Leave out the images and repeat every entry below exactly.

START Data section

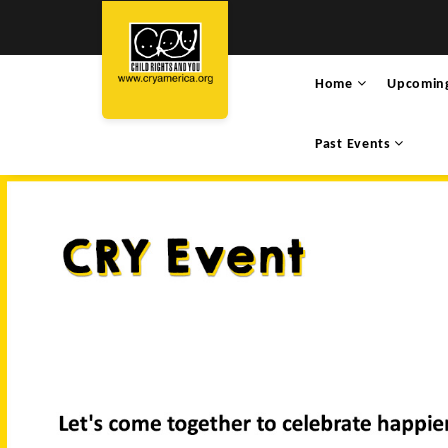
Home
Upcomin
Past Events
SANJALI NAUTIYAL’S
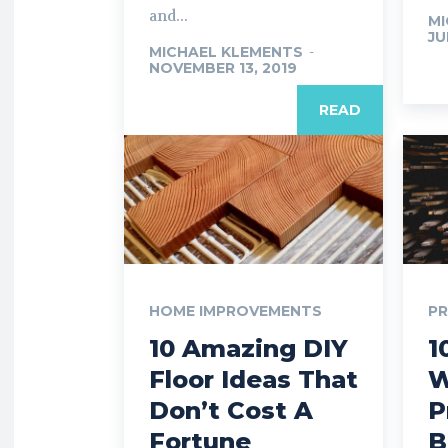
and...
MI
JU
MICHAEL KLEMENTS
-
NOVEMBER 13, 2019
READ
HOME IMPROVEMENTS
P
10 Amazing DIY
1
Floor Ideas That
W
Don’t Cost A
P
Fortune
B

END Data section

● **Task answer**
Home
Upcomin
Past Events
SANJALI NAUTIYAL’S
and...
MI
JU
MICHAEL KLEMENTS
-
NOVEMBER 13, 2019
READ
HOME IMPROVEMENTS
P
10 Amazing DIY
1
Floor Ideas That
W
Don’t Cost A
P
Fortune
B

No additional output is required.